Esse livro era especialmente bom: falava da história de uma moça, ainda sem nome, que viajava o mundo vendendo cocadas, mas que, por vender uma cocada sem leite condensado como cocada de leite condensado, foi presa na Arábia e transformada em escrava por um mouro, que se apaixonou por ela depois de algum tempo. Ela era casta e tentava de toda forma fugir dos braços desse mouro, até porque ele tinha piercings e ela nunca concordou que piercings fossem bonitos - "a não ser na sobrancelha", dizia - e porque sua criação puritana não permitiria que ela se relacionasse com um muçulmano.
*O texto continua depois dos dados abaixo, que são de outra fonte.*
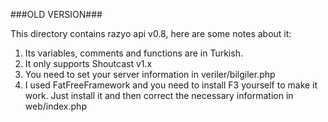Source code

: ###OLD VERSION###

This directory contains razyo api v0.8, here are some notes about it:

1) Its variables, comments and functions are in Turkish.
2) It only supports Shoutcast v1.x
2) You need to set your server information in veriler/bilgiler.php
3) I used FatFreeFramework and you need to install F3 yourself to make it work. 
    Just install it and then correct the necessary information in web/index.php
O amor dele por ela era tão grande que ele se livrou dos piercings e se converteu ao cristianismo. Entretanto, como não entendia muito bem das religiões ocidentais, escolheu o catolicismo como religião a seguir. Uma noite ela preparou tudo para fugir, embriagou o mouro e... a releitura de Marcos foi interrompida por batidas desesperadas na sua porta.

- Seu Marcos, seu Marcos!, gritava a voz já rouca do outro lado, como quem gritasse a quinze minutos.

- Que foi, homem?, perguntou Marcos enquanto abria a porta.

- Estou gritando a quinze minutos! Seu Anthério renunciou!

- Ah, desculpe, eu estava... me exercitando. Mas que você disse que o Anthério fez?

- Renunciou.

Marcos ficou branco. Depois roxo. Aos poucos recobrou sua cor natural, que fica entre o rosa e o amarelo, depois de passar por tons azulados e vermelhos. Ninguém jamais havia renunciado ao cargo de Escolhido e a renúncia não era um caso previsto no regulamento para a contratação de um novo Escolhido. O vice, portanto, deveria ser efetivado no cargo, embora não deixasse de ser vice. Isso queria dizer que Marcos ia precisar trabalhar sem, no entanto, melhorar de condições. Sua cabana seria a mesma, seu banheiro continuaria igual, mas agora ele devia proteger efetivamente a rainha. Ele precisaria lutar contra os inimigos que aparecessem e nem mesmo ia ganhar o bastante para comprar mais uísque. E o pior: Anthério continuaria com todas as regalias de um Escolhido, porque ele nascera com esses direitos. Parece que durante muito tempo Anthério vinha estudando uma forma de se livrar do trabalho sem perder seus direitos, e essa brecha na legislação permitiu que seus planos se concretizassem. Se antes Marcos agredecia por Anthério ser tão perfeito, agora não havia quem ele odiasse mais profundamente, e as suas pupilas se contraíam apenas de começarem a pronunciar seu nome - o que quer dizer que sempre que alguém falasse "antena", "antes" ou "antílope" suas pupilas se contraíam; mas logo relaxavam ao perceber o fim da palavra.

- E isso não é nada! Ele renunciou justo no mês da Rinha Anual de Dragões, e o reino está sem nenhum domador. A rainha espera que o senhor, como vice-escolhido, seja capaz domá-los caso decidam cuspir fogo por aí como ano passado.

- Er, eu dou um jeito, disse Marcos, que não queria parecer despreparado. - Mas precisarei de bastante queijo emental pra me preparar.

- Hum, são exigências ou só sugestões?

- Longe de mim exigir alguma coisa da Rainha! É só uma sugestão, mas é necessário para que o controle dos dragões seja feito com a maior eficiência... dragões adoram hálito de emental. Se vier misturado com brie, então...

A conversa de Marcos foi tão convincente que em poucas horas ele tinha um fondue de seis queijos o esperando na sua porta e pães de quatro tipos para acompanhar - na verdade Marcos pediu cinco tipos de pães, mas o pão de cevada estava em falta desde que o País começou uma guerra contra seu vizinho, Übër, a terra dos tremas e da cevada.